Her specialty: celebrating the black Brahmins
Brookline is home to many esteemed academics, published authors with busy book-promotion tours, African-Americans, and octogenarians.
Adelaide Cromwell may be the only Brookline resident who is all of the above. And as if to show that it's all easier than one thinks, the 87-year-old has just published another book on the accomplishments of her forebears.
The book, "Unveiled Voices, Unvarnished Memories," is the history of the Cromwell family from 1692 to 1972. Her grandfather was a lawyer and newspaper publisher, a descendant of slaves who purchased their own freedom.
"My father was one of many well-educated people" in the black community of Washington, D.C., she said, noting he was a Phi Beta Kappa member at Dartmouth College (class of 1906). He was Washington's first black practicing certified public accountant, she said, and, because he couldn't get promoted in a segregated society, eventually became his own boss.
Other Cromwell relatives include cousin Edward Brooke, who was the first black to be elected to the US Senate by popular vote when Massachusetts sent him to Washington in 1966. Like Adelaide, he was born in 1919 and has a new book out: "Bridging the Divide: My Life."
And then there's her aunt, Otelia Cromwell, the first black graduate (class of 1900) of Smith College in Northampton.
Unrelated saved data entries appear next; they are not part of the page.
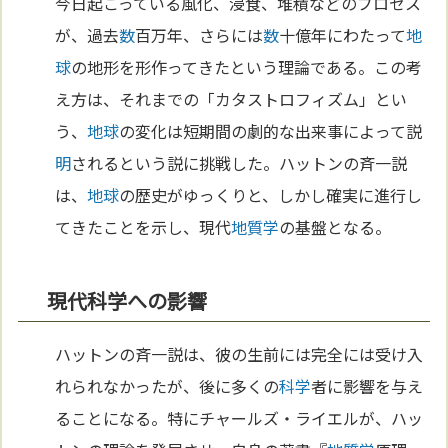
今日起こっている風化、浸食、堆積などのプロセス
が、過去
数
百万年、さらには
数
十億年にわたって
地
球
の地形を形作ってきたという理論である。この考
え方は、それまでの「カタストロフィズム」とい
う、
地球
の変化は短期間の劇的な出来事によって説
明
されるという説に挑戦した。ハットンの斉一説
は、
地球
の歴史がゆっくりと、しかし確実に進行し
てきたことを示し、現代
地質学
の基盤となる。
現代科学への影響
ハットンの斉一説は、彼の生前には完全には受け入
れられなかったが、後に多くの
科学
者に影響を与え
ることになる。特にチャールズ・ライエルが、ハッ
Otelia completed a doctorate in history at Yale.
"She said in a letter to her father that she wasn't going to do her dissertation on the Negro," Cromwell said. "She said, 'Any work I might do in that line would be independent, because naturally I know more about it than most of the people here.' "
Cromwell graduated from the best black high school in Washington, Paul Laurence Dunbar, and went on to complete degrees at Smith - where she is president of her alumnae class - and the University of Pennsylvania.
For her doctoral dissertation at Radcliffe in 1952, she wrote on the black elite of Boston, which she published in 1994 as "The Other Brahmins." On that subject, Cromwell has found many underreported facets to document, such as the black community on Martha's Vineyard, where she maintains a second home, and Boston Latin's African-American graduates.
From the Revolutionary War onward, Boston boasted a small number of educated and accomplished black residents. Because of social and legal restrictions, many of these community leaders didn't attain wealth or social prominence outside the black community, said Cromwell. However, they opened summer homes in Oak Bluffs on the Vineyard, and established the first schools for blacks, and their organizations were covered by William Lloyd Garrison's newspaper, The Liberator.
These families produced the state's first black teachers, doctors, and lawyers. After forming and fighting in one of the all-black regiments in the Civil War, many became Boston leaders, served in government posts, and established exclusive clubs.
Today, surrounded with art and antiques from her work and travels, the diminutive Cromwell is energetic and blunt as she reviewed a career that started when she became the first black professor at Hunter College in 1946, and continued through her cofounding of the African studies program at Boston University in 1953, and her founding of BU's Afro-American studies program in 1969.
Eventually, she became the African studies' administrator. The department was unique at the time, she said, because its focus was on independent, modern Africa, rather than just anthropology or as fertile ground for missionary activities.
"We had panache that other programs didn't have," she said. Africans visiting the United States would come to BU, and part of Cromwell's job would be to show them around.
While studying at Penn, she met Kwame Nkrumah, who went on to lead Ghana after the West African country gained independence from Great Britain. The meeting deepened her early interest in modern Africa.
Other subjects she has covered include Africa's meaning for black Americans, and a biography of a distinguished African feminist, Adelaide Smith Casely Hayford, who opened the first school for girls in Sierra Leone. "She's one of the women," said Cromwell, "who was on the cutting edge of change in Africa."
Cromwell has traveled Africa: to the then-Belgian Congo, to Ghana, and in 1983 to Liberia. Even there, her interest was in the African elites. "I was interested in the people who were becoming leaders," she said. "The Mercedes Africans."
Her broad-ranging activities also included serving on a commission of civilians - she was the only woman and only black - formed after the Charlestown prison riots of 1954. Along with criminologists and mental health professionals, Cromwell visited all of the state's prisons in an attempt to better conditions.
"It was fascinating, because you could see the changes before your eyes," she said of improvements in the prisoners' living conditions in the wake of the disturbances.
After divorcing her husband, she moved to Brookline about 25 years ago, she said, adding that she chose the town for its convenience to the T and its welcoming atmosphere.
"I didn't want a civil rights case," she said.
She also particularly liked the brick town house she was shown. "I liked this house right away," she said. "I grew up in a three-story brick town house just like it." She has one son, Anthony Cromwell Hill, a freelance journalist who graduated Harvard and lives in Cambridge.
Currently, Cromwell is a member of the Massachusetts Historical Commission, and her projects include the placement of historic markers on the former homes of prominent African-American men and women in Boston - mostly Beacon Hill - with the Heritage Guild, which she serves as president.
"I'm always finding something that needs doing," she said.